* [Record excerpts]

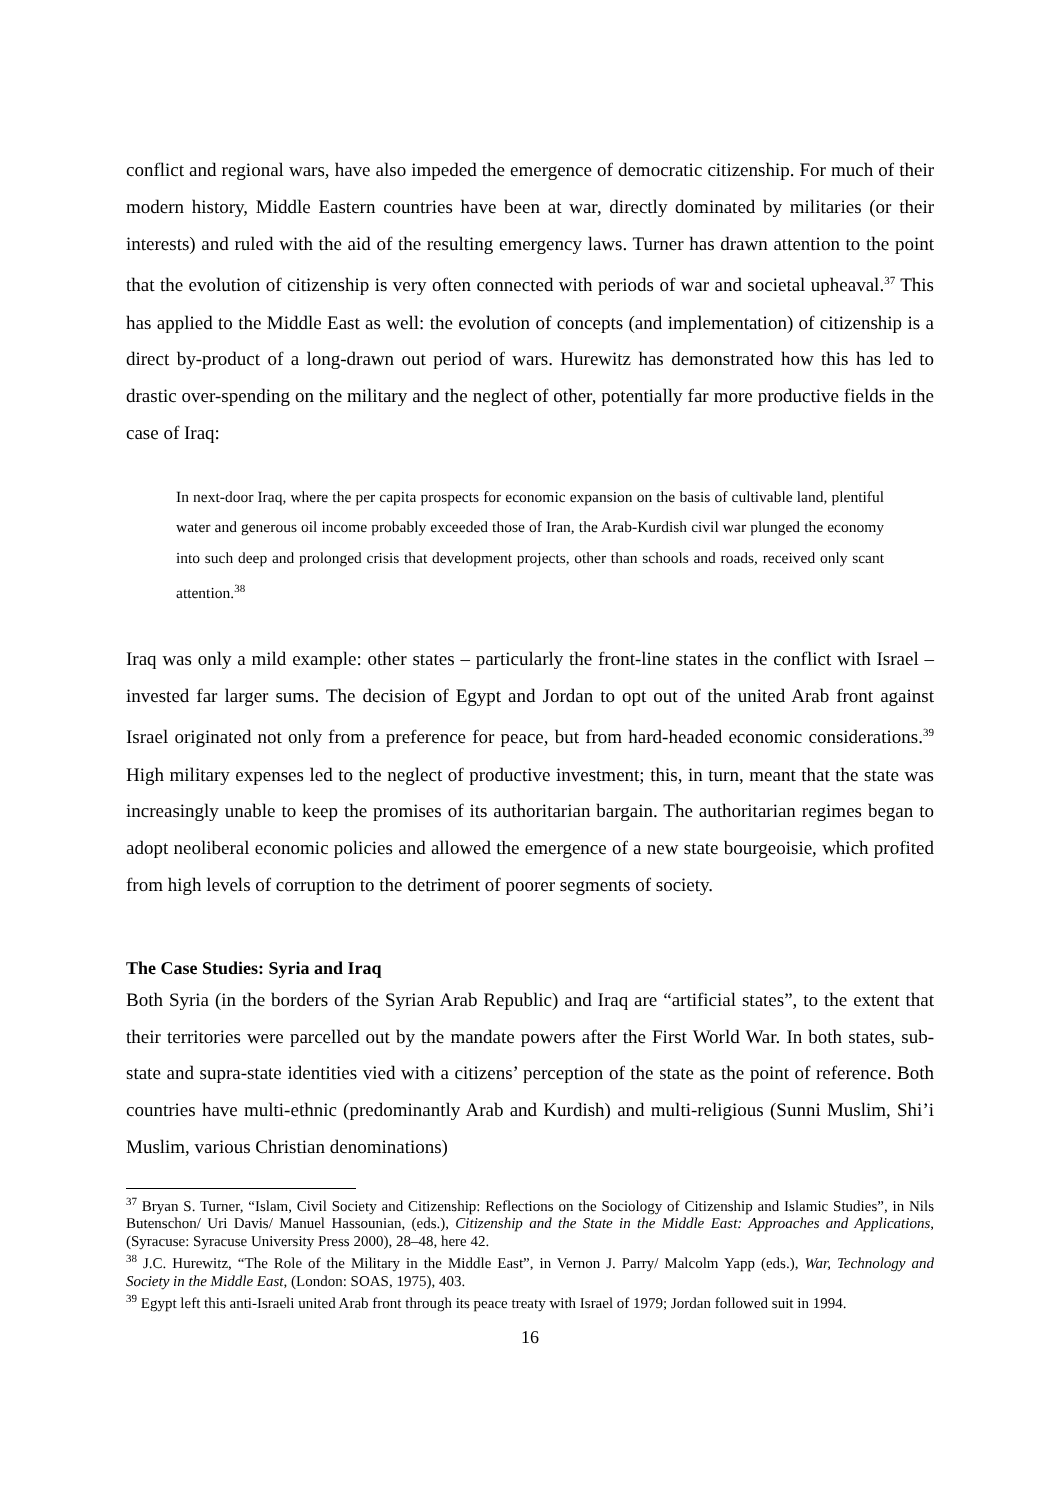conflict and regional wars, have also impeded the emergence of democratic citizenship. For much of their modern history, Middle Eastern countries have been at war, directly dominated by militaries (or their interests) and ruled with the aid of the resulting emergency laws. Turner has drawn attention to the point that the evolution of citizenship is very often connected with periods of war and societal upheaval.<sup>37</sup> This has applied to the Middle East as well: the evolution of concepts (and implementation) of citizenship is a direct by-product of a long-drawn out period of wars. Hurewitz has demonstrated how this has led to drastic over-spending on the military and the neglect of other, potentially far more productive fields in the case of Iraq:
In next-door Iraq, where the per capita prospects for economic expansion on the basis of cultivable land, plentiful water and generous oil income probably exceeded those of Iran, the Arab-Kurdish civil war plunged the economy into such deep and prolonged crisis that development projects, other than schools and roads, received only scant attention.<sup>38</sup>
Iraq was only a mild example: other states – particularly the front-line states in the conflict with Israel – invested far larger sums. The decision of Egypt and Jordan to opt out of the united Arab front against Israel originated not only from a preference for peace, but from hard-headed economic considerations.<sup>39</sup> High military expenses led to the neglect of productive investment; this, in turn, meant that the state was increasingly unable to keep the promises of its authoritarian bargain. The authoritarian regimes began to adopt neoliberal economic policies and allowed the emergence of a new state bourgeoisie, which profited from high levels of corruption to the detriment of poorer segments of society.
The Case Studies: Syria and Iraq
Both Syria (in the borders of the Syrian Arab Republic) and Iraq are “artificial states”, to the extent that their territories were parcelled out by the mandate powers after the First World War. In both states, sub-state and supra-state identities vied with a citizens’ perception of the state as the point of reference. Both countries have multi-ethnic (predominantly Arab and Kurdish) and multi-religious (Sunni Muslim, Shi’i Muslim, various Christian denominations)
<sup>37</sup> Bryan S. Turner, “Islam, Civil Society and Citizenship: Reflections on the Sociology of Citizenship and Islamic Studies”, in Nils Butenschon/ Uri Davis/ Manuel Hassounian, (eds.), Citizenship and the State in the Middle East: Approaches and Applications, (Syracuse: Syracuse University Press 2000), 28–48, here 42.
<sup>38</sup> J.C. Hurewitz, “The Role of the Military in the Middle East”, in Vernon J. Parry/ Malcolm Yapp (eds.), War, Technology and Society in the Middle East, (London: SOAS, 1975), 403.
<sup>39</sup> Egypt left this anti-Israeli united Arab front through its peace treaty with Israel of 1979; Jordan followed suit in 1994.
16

* [Activity] Only the lines from the one that holds "<sup>39</sup> Egypt left" through the end of the records should appear in the answer, each restated exactly.

* [Answer box]
<sup>39</sup> Egypt left this anti-Israeli united Arab front through its peace treaty with Israel of 1979; Jordan followed suit in 1994.
16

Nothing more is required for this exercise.